Goal: Dynamically figure out what is the real dataset and make sure writing is not happen in preview space.
Approach:
Overview: We will get rid of the realDatasets set which was originally designed to be provided by user. Now PreviewDatasetFramework is only responsible for creating datasets in preview space. When get the dataset, we will get system datasets from preview space and user dataset from real space, or if the arguments specify which space to read from.
- Provide NoopOutputFormat for the sink
- Since if the dataset name exists in real space, it is impossible to tell whether to use it for the pipeline. So we want to have a NoopOutputFormat which will write nothing to the dataset.
- In order to make sure writing will not happen in real space, we will not let sink write anything to the datasets.
- With a NoopOutputFormat, no write will happen for the sink and in the meantime, all the logic in transform will be preserved and tested by the preview run.

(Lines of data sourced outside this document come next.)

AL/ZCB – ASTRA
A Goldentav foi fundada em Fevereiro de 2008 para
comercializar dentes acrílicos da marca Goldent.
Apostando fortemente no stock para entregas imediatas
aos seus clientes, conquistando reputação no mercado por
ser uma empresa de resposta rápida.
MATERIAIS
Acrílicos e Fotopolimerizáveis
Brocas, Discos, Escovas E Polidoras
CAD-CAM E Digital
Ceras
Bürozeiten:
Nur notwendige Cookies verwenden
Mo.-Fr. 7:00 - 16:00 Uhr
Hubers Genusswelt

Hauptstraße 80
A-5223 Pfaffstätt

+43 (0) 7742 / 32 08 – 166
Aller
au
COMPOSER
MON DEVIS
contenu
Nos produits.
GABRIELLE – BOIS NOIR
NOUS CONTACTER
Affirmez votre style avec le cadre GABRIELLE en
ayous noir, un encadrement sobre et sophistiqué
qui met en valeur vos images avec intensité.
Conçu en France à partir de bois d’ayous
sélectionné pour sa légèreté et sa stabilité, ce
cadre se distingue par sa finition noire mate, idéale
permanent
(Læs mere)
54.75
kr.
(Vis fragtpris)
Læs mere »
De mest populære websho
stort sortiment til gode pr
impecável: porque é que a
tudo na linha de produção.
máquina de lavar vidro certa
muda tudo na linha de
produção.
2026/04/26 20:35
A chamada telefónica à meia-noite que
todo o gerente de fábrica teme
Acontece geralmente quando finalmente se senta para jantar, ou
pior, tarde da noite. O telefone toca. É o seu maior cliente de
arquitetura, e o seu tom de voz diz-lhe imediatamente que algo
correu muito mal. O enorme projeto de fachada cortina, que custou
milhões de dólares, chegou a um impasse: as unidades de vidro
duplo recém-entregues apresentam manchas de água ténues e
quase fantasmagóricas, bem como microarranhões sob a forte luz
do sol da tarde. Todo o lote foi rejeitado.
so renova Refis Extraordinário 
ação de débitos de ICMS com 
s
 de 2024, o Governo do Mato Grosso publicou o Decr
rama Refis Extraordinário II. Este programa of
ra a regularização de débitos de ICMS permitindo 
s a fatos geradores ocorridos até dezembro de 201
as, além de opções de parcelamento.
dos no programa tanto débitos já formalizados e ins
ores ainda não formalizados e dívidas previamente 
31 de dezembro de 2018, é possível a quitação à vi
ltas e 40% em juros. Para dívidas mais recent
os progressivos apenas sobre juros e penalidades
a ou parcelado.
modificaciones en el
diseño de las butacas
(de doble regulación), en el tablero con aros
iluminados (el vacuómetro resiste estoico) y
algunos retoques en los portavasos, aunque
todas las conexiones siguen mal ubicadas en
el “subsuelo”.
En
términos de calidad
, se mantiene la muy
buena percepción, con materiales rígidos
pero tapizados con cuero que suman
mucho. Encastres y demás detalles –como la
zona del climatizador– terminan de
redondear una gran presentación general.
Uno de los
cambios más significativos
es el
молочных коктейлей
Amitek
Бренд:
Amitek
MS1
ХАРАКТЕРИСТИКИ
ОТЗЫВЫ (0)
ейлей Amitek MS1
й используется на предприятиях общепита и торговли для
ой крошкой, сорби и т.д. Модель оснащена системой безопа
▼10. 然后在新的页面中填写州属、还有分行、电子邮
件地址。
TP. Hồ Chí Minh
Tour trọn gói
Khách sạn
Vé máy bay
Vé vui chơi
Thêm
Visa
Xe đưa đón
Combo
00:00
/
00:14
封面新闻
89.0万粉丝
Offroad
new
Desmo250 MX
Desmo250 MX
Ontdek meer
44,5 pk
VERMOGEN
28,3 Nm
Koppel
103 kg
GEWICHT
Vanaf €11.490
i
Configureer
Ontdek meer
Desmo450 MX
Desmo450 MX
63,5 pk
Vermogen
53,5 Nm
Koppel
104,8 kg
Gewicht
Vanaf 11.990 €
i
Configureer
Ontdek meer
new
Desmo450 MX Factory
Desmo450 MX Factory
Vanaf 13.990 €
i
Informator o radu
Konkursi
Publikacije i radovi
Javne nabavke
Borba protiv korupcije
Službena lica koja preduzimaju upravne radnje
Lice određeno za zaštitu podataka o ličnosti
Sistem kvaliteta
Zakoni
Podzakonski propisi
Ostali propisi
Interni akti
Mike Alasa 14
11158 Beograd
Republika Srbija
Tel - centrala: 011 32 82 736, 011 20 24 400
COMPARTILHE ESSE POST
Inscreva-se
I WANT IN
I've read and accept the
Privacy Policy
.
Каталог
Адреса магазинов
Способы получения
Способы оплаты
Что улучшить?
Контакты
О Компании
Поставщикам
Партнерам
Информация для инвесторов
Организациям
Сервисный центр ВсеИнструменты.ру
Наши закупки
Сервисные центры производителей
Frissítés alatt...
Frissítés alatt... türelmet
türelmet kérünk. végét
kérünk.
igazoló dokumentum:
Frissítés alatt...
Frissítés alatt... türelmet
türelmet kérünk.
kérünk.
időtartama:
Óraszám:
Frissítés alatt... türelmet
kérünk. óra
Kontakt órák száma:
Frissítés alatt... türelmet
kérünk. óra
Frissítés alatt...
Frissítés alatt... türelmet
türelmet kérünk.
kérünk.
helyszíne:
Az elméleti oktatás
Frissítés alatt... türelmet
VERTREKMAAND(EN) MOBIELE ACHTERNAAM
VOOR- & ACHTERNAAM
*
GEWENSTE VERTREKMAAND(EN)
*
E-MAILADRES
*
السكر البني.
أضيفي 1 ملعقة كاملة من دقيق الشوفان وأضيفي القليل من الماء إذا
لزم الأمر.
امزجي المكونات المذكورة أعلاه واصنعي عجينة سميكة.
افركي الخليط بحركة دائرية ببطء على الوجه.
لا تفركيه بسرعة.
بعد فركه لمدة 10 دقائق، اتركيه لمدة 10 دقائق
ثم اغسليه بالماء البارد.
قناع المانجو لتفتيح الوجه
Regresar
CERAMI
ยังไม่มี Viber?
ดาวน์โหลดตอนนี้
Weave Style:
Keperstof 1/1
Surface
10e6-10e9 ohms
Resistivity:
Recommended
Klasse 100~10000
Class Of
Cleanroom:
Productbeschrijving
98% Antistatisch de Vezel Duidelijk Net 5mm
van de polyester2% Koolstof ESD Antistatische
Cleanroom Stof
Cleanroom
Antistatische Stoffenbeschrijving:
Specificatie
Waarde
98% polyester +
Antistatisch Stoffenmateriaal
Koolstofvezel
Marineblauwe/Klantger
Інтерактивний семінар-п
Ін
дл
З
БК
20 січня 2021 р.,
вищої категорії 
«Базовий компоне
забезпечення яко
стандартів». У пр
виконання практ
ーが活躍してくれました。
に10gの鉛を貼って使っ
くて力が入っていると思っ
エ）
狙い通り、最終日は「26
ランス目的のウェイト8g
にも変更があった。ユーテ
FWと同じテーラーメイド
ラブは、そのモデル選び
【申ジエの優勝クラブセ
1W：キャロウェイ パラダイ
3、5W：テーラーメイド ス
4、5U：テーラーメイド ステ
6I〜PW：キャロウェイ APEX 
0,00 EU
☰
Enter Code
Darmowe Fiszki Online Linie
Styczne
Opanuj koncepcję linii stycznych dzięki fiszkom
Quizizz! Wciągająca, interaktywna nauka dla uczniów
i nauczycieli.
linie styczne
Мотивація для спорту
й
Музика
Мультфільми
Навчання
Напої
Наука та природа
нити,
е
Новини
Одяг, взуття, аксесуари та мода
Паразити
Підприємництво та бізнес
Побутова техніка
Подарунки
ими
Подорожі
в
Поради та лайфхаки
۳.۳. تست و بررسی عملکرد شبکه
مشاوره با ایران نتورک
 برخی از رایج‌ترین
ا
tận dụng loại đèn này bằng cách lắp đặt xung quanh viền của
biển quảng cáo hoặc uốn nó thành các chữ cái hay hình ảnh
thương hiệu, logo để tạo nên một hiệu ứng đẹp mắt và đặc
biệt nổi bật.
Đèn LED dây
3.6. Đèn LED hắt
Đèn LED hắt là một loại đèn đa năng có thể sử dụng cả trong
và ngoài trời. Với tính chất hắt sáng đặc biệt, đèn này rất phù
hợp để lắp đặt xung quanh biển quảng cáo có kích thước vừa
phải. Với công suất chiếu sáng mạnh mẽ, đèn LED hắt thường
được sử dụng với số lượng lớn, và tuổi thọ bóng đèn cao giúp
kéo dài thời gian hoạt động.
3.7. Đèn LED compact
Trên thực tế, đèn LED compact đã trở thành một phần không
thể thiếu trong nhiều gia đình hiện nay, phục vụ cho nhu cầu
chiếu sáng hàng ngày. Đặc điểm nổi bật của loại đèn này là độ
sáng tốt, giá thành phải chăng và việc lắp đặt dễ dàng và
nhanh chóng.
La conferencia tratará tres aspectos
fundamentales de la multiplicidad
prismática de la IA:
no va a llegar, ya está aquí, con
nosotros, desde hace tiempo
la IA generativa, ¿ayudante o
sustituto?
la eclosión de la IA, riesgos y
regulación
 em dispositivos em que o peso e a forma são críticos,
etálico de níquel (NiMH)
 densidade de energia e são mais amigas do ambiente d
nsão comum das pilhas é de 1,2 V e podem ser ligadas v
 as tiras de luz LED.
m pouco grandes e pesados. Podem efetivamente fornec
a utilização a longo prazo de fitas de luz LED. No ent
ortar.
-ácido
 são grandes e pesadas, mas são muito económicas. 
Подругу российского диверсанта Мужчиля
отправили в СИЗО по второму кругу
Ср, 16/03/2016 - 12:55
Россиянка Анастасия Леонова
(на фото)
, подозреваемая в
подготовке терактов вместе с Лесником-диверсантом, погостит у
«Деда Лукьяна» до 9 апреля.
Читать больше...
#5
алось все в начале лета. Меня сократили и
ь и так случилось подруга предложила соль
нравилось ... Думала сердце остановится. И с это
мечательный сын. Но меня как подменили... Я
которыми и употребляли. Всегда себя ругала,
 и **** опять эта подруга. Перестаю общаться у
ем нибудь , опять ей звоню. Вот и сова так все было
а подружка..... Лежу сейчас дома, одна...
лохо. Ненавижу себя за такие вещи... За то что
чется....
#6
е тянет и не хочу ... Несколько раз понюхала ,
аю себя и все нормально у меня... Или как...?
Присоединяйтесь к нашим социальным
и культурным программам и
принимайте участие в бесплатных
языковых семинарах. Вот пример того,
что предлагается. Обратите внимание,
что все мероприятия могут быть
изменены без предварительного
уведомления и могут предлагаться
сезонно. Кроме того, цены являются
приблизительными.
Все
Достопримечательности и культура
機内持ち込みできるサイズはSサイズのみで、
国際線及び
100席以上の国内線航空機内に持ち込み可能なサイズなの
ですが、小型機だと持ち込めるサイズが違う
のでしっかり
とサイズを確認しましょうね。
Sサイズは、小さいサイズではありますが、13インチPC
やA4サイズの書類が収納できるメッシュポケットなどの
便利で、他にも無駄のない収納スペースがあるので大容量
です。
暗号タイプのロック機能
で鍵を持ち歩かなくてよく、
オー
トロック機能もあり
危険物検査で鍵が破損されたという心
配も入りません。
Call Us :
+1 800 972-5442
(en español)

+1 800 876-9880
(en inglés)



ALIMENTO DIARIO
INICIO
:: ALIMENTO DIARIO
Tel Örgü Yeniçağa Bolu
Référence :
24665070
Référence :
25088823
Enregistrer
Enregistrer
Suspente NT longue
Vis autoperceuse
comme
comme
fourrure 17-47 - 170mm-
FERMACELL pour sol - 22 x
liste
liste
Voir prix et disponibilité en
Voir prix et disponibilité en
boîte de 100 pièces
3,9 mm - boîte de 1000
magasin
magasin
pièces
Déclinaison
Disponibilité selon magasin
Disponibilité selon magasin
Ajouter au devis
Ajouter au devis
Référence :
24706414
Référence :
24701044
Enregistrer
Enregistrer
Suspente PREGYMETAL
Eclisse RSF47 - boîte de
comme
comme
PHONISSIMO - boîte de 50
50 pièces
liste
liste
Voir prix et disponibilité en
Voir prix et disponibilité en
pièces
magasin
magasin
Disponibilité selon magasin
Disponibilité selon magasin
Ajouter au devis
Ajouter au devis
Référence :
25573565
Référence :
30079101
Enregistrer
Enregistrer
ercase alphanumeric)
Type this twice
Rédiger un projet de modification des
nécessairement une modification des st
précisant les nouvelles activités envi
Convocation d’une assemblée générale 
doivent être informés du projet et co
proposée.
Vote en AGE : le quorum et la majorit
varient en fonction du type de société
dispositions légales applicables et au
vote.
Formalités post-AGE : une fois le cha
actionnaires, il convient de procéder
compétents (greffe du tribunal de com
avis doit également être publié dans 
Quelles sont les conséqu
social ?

- Expose if the pipeline is running in preview mode to the source plugins
- Since our pipeline accepts runtime arguments for the name of the plugin properties, sometimes we will not know the name of the dataset until runtime, therefore, letting the plugin know the pipeline is running in preview mode will help us read and create the dataset.
- Some of the sources will create dataset at runtime to do some writing, e,g. FileBatchSource has a timeTable which records the last read time. We need to make sure we do not create these datasets in real space while running in preview mode.
- For datasets that requires reading, we check if the dataset exists in real space, if so we read from it. If not, create one in preview space. For datasets that requires writing, we ONLY create in preview space.
- Improve PreviewStore performance
- Since the records are StructuredRecord, it is easy to serialize it.